Saved data entries:

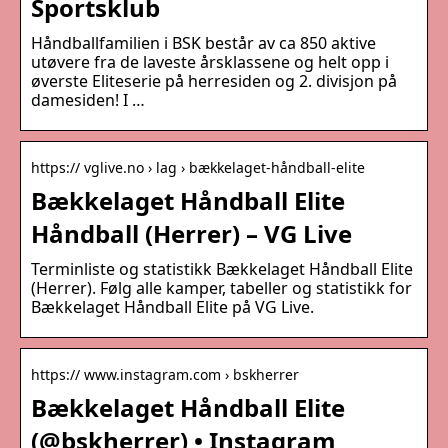
Sportsklub
Håndballfamilien i BSK består av ca 850 aktive
utøvere fra de laveste årsklassene og helt opp i
øverste Eliteserie på herresiden og 2. divisjon på
damesiden! I …
https:// vglive.no › lag › bækkelaget-håndball-elite
Bækkelaget Håndball Elite
Håndball (Herrer) – VG Live
Terminliste og statistikk Bækkelaget Håndball Elite
(Herrer). Følg alle kamper, tabeller og statistikk for
Bækkelaget Håndball Elite på VG Live.
https:// www.instagram.com › bskherrer
Bækkelaget Håndball Elite
(@bskherrer) • Instagram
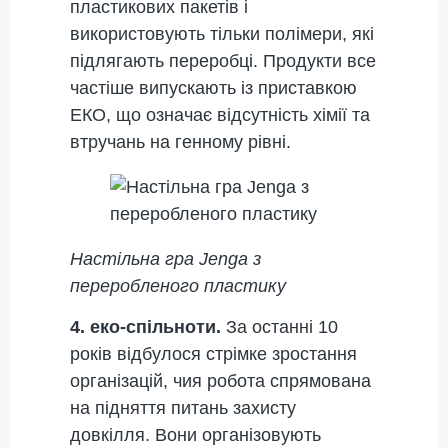
пластикових пакетів і
використовують тільки полімери, які
підлягають переробці. Продукти все
частіше випускають із приставкою
ЕКО, що означає відсутність хімії та
втручань на генному рівні.
Настільна гра Jenga з
переробленого пластику
4. еко-спільноти.
За останні 10
років відбулося стрімке зростання
організацій, чия робота спрямована
на підняття питань захисту
довкілля. Вони організовують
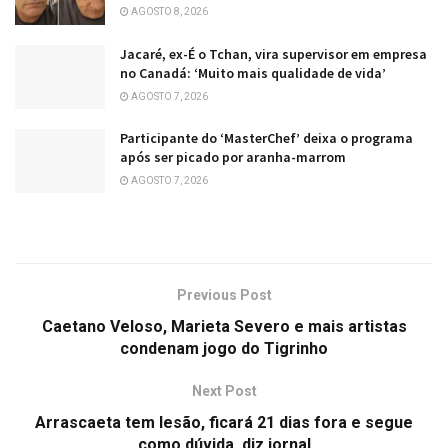
AGOSTO 8, 2026
Jacaré, ex-É o Tchan, vira supervisor em empresa
no Canadá: ‘Muito mais qualidade de vida’
AGOSTO 7, 2026
Participante do ‘MasterChef’ deixa o programa
após ser picado por aranha-marrom
AGOSTO 7, 2026
Previous Post
Caetano Veloso, Marieta Severo e mais artistas
condenam jogo do Tigrinho
Next Post
Arrascaeta tem lesão, ficará 21 dias fora e segue
como dúvida, diz jornal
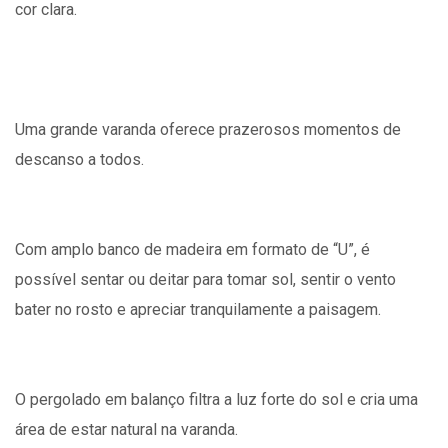
cor clara.
Uma grande varanda oferece prazerosos momentos de
descanso a todos.
Com amplo banco de madeira em formato de “U”, é
possível sentar ou deitar para tomar sol, sentir o vento
bater no rosto e apreciar tranquilamente a paisagem.
O pergolado em balanço filtra a luz forte do sol e cria uma
área de estar natural na varanda.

Your assignment: In the records above, collect each line with "mais".

Answer:
no Canadá: ‘Muito mais qualidade de vida’
Caetano Veloso, Marieta Severo e mais artistas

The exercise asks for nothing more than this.